President Ahmed Hussein al-Sharaa’s military campaign in Rojava at this moment is nothing short of genocidal violence. Yet, our mainstream US media outlets are not covering the situation. While US President Trump is bombing and blackmailing Venezuela, setting up warships to possibly bomb Iran, and courting Syrian President al-Sharaa with oil and capitalism in mind, our media outlets refrain from covering precarious, vulnerable stateless communities. On the other hand, Kurdish Americans, regardless of whether their families are from Syria, Iran, Turkey, or Iraq, have taken to Facebook to organize, to collect donations, provide material support for Rojava Kurds, and call on political powers to intervene.
Our silence in the US reflects Western disregard for Kurdish lives. While Kurds at times are hailed as the “good Muslim” in the SWANA region in opposition to other “bad Muslims,” (Mamdani 2002; Alsultany 2013), the very lives of Kurds do not seem to matter in the West unless there are things to be extracted. Just the bare lives of Kurds have no value, and we must not sit in this silence and further devalue Kurdish lives. It is crucial now to address the situation in Syria, support Kurdish, Yezidi, Alawite, and other minority communities, and demand peace in Rojava now. Our colleagues, friends, and comrades at the universities in Rojava have asked that our global citizens do the following to support minority communities in the region and bring about peace. Here is the list of some of the main things they listed in a released statement:
- Contact your organizations, institutions and political representatives and demand action to stop the genocide and end the siege;
- Organize teach-ins, panels, and events to inform the public;
- Donate to Heyva Sor a Kurdistanê and Medico International for direct humanitarian assistance;
- Speak publicly in defense of the self-determination rights of the Kurds and other minoritized groups in the region;
- Reject the normalization of the former al-Qaeda affiliate Hayat Tahrir al-Sham’s (HTS) rule and demand accountability for past and ongoing human rights violations and breaches of international humanitarian law.

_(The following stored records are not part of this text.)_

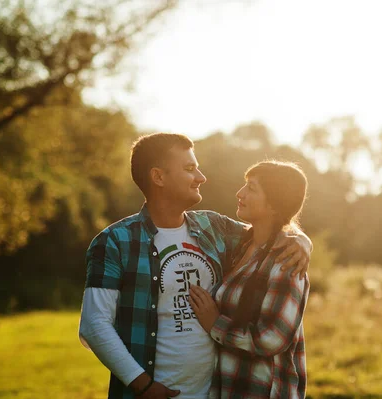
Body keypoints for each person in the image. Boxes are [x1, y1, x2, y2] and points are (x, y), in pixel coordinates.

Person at [78, 133, 312, 399]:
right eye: (190, 169)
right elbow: (94, 325)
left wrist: (302, 241)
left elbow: (269, 230)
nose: (201, 177)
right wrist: (142, 386)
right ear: (158, 177)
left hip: (215, 391)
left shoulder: (213, 228)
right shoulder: (114, 242)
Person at [189, 161, 310, 399]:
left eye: (251, 188)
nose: (240, 193)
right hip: (230, 386)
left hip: (263, 390)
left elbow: (272, 338)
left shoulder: (286, 262)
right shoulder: (240, 243)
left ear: (275, 205)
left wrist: (215, 324)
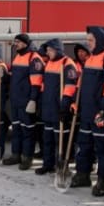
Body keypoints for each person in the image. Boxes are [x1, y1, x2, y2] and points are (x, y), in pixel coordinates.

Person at [70, 27, 104, 197]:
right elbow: (82, 84)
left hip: (100, 113)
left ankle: (102, 180)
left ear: (100, 40)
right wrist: (77, 102)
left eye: (91, 40)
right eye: (88, 40)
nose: (88, 43)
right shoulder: (91, 59)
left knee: (103, 148)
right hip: (86, 112)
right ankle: (83, 174)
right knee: (84, 145)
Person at [35, 38, 77, 175]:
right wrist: (41, 103)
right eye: (47, 50)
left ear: (57, 50)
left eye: (50, 50)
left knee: (60, 141)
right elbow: (44, 86)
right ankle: (48, 164)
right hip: (48, 107)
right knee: (47, 139)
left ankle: (62, 166)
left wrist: (64, 106)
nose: (48, 53)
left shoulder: (67, 64)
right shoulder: (49, 64)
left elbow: (70, 87)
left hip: (59, 108)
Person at [4, 34, 44, 171]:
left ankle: (27, 157)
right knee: (16, 129)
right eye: (15, 42)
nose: (16, 44)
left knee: (28, 131)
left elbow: (36, 82)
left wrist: (33, 100)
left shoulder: (34, 58)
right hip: (15, 100)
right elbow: (14, 76)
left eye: (19, 42)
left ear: (26, 43)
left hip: (26, 102)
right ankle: (16, 154)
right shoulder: (17, 57)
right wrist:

Peace is the answer to violence, and peace cannot be silent. Silence is a disruption of peace. Please act for peace and demand the end to the Syrian government’s breaches of human rights and law. Let us shout, let us demand, let us work for Kurdish life and Kurdish sovereignty in service of peace.
[i] Nguyen, Mimi Thi. “The biopower of beauty: Humanitarian imperialisms and global feminisms in an age of terror.” Signs: Journal of Women in Culture and Society 36, no. 2 (2011): 359-383.
Stanley Thangaraj is a socio-cultural Anthropologist. His interests are at the intersections of race, gender, sexuality, and citizenship. He studies immigrant and refugee communities in the U.S. South to understand how they manage the black-white racial logic through gender and the kinds of horizontal processes of race-making. His monograph Desi Hoop Dreams: Pickup Basketball and the Making of Asian American Masculinity (NYU Press, 2015) looks at the relationship between race and gender in co-ethnic-only South Asian American sporting cultures. His newest research is on Kurdish America, which received the 2015 American Studies Association “Comparative Ethnic Studies” award and Association for Asian American Studies Social Caucus Faculty Article award.